» **Information supplied**
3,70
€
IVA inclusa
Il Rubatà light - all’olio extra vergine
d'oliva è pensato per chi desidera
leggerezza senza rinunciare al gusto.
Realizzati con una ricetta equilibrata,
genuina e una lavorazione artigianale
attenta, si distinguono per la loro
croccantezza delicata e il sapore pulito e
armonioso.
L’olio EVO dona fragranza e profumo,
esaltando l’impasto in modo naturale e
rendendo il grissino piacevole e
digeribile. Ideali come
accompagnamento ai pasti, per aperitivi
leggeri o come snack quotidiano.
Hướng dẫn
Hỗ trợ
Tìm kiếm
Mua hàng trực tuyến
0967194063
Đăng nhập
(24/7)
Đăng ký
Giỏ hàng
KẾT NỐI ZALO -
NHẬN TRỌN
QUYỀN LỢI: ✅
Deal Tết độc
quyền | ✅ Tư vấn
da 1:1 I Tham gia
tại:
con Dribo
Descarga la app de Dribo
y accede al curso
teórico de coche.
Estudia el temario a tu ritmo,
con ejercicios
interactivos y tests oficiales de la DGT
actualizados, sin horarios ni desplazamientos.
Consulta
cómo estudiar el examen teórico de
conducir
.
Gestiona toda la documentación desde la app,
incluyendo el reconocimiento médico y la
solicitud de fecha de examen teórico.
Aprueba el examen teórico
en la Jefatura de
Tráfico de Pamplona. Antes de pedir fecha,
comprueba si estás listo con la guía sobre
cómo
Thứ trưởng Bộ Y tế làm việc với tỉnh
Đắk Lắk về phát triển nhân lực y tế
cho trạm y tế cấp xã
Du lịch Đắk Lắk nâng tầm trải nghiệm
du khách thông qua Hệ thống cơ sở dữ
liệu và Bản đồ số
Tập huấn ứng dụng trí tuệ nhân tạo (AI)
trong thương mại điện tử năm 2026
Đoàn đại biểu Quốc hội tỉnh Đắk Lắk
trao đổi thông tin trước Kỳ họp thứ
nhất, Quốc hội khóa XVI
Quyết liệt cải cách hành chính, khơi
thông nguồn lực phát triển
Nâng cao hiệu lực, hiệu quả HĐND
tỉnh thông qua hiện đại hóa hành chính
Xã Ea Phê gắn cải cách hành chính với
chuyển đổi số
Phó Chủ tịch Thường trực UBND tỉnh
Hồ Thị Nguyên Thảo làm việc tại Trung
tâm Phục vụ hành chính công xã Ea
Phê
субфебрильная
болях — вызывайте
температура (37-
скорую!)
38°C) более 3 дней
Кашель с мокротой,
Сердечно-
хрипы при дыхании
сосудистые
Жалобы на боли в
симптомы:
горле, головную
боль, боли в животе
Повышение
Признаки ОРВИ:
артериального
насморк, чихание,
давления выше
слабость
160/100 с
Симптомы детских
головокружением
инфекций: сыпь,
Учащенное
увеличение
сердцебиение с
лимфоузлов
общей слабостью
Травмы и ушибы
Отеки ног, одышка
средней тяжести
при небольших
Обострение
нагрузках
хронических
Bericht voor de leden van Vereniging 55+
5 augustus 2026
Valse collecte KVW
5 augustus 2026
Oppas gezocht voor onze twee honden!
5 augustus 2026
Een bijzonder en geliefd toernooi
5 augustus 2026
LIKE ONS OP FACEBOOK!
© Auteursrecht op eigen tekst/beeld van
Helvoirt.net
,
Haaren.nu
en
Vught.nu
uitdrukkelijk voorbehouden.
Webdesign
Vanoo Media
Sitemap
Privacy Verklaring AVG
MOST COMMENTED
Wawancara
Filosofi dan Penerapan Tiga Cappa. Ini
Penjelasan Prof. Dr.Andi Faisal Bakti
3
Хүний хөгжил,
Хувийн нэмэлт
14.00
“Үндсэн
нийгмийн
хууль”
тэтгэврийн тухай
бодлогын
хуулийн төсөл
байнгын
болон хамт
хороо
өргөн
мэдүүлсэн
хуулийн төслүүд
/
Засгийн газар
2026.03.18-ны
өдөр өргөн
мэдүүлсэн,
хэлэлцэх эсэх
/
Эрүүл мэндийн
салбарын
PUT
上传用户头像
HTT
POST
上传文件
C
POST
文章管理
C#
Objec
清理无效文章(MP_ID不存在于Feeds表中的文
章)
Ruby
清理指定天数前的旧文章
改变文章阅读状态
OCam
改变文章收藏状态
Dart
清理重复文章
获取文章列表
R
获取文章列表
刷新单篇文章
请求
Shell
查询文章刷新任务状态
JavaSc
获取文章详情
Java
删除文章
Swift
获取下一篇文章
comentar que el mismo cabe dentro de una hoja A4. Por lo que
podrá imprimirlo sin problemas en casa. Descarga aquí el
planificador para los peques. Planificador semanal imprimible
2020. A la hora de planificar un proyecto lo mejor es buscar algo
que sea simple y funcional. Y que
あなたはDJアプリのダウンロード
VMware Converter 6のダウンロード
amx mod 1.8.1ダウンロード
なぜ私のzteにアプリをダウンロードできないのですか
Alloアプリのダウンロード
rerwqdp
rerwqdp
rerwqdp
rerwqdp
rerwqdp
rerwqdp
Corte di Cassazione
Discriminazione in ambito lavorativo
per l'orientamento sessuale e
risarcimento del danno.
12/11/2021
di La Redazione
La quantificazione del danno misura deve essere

» **Your task**
The full listing above needs to be given again exactly.

» **Response to the task**
3,70
€
IVA inclusa
Il Rubatà light - all’olio extra vergine
d'oliva è pensato per chi desidera
leggerezza senza rinunciare al gusto.
Realizzati con una ricetta equilibrata,
genuina e una lavorazione artigianale
attenta, si distinguono per la loro
croccantezza delicata e il sapore pulito e
armonioso.
L’olio EVO dona fragranza e profumo,
esaltando l’impasto in modo naturale e
rendendo il grissino piacevole e
digeribile. Ideali come
accompagnamento ai pasti, per aperitivi
leggeri o come snack quotidiano.
Hướng dẫn
Hỗ trợ
Tìm kiếm
Mua hàng trực tuyến
0967194063
Đăng nhập
(24/7)
Đăng ký
Giỏ hàng
KẾT NỐI ZALO -
NHẬN TRỌN
QUYỀN LỢI: ✅
Deal Tết độc
quyền | ✅ Tư vấn
da 1:1 I Tham gia
tại:
con Dribo
Descarga la app de Dribo
y accede al curso
teórico de coche.
Estudia el temario a tu ritmo,
con ejercicios
interactivos y tests oficiales de la DGT
actualizados, sin horarios ni desplazamientos.
Consulta
cómo estudiar el examen teórico de
conducir
.
Gestiona toda la documentación desde la app,
incluyendo el reconocimiento médico y la
solicitud de fecha de examen teórico.
Aprueba el examen teórico
en la Jefatura de
Tráfico de Pamplona. Antes de pedir fecha,
comprueba si estás listo con la guía sobre
cómo
Thứ trưởng Bộ Y tế làm việc với tỉnh
Đắk Lắk về phát triển nhân lực y tế
cho trạm y tế cấp xã
Du lịch Đắk Lắk nâng tầm trải nghiệm
du khách thông qua Hệ thống cơ sở dữ
liệu và Bản đồ số
Tập huấn ứng dụng trí tuệ nhân tạo (AI)
trong thương mại điện tử năm 2026
Đoàn đại biểu Quốc hội tỉnh Đắk Lắk
trao đổi thông tin trước Kỳ họp thứ
nhất, Quốc hội khóa XVI
Quyết liệt cải cách hành chính, khơi
thông nguồn lực phát triển
Nâng cao hiệu lực, hiệu quả HĐND
tỉnh thông qua hiện đại hóa hành chính
Xã Ea Phê gắn cải cách hành chính với
chuyển đổi số
Phó Chủ tịch Thường trực UBND tỉnh
Hồ Thị Nguyên Thảo làm việc tại Trung
tâm Phục vụ hành chính công xã Ea
Phê
субфебрильная
болях — вызывайте
температура (37-
скорую!)
38°C) более 3 дней
Кашель с мокротой,
Сердечно-
хрипы при дыхании
сосудистые
Жалобы на боли в
симптомы:
горле, головную
боль, боли в животе
Повышение
Признаки ОРВИ:
артериального
насморк, чихание,
давления выше
слабость
160/100 с
Симптомы детских
головокружением
инфекций: сыпь,
Учащенное
увеличение
сердцебиение с
лимфоузлов
общей слабостью
Травмы и ушибы
Отеки ног, одышка
средней тяжести
при небольших
Обострение
нагрузках
хронических
Bericht voor de leden van Vereniging 55+
5 augustus 2026
Valse collecte KVW
5 augustus 2026
Oppas gezocht voor onze twee honden!
5 augustus 2026
Een bijzonder en geliefd toernooi
5 augustus 2026
LIKE ONS OP FACEBOOK!
© Auteursrecht op eigen tekst/beeld van
Helvoirt.net
,
Haaren.nu
en
Vught.nu
uitdrukkelijk voorbehouden.
Webdesign
Vanoo Media
Sitemap
Privacy Verklaring AVG
MOST COMMENTED
Wawancara
Filosofi dan Penerapan Tiga Cappa. Ini
Penjelasan Prof. Dr.Andi Faisal Bakti
3
Хүний хөгжил,
Хувийн нэмэлт
14.00
“Үндсэн
нийгмийн
хууль”
тэтгэврийн тухай
бодлогын
хуулийн төсөл
байнгын
болон хамт
хороо
өргөн
мэдүүлсэн
хуулийн төслүүд
/
Засгийн газар
2026.03.18-ны
өдөр өргөн
мэдүүлсэн,
хэлэлцэх эсэх
/
Эрүүл мэндийн
салбарын
PUT
上传用户头像
HTT
POST
上传文件
C
POST
文章管理
C#
Objec
清理无效文章(MP_ID不存在于Feeds表中的文
章)
Ruby
清理指定天数前的旧文章
改变文章阅读状态
OCam
改变文章收藏状态
Dart
清理重复文章
获取文章列表
R
获取文章列表
刷新单篇文章
请求
Shell
查询文章刷新任务状态
JavaSc
获取文章详情
Java
删除文章
Swift
获取下一篇文章
comentar que el mismo cabe dentro de una hoja A4. Por lo que
podrá imprimirlo sin problemas en casa. Descarga aquí el
planificador para los peques. Planificador semanal imprimible
2020. A la hora de planificar un proyecto lo mejor es buscar algo
que sea simple y funcional. Y que
あなたはDJアプリのダウンロード
VMware Converter 6のダウンロード
amx mod 1.8.1ダウンロード
なぜ私のzteにアプリをダウンロードできないのですか
Alloアプリのダウンロード
rerwqdp
rerwqdp
rerwqdp
rerwqdp
rerwqdp
rerwqdp
Corte di Cassazione
Discriminazione in ambito lavorativo
per l'orientamento sessuale e
risarcimento del danno.
12/11/2021
di La Redazione
La quantificazione del danno misura deve essere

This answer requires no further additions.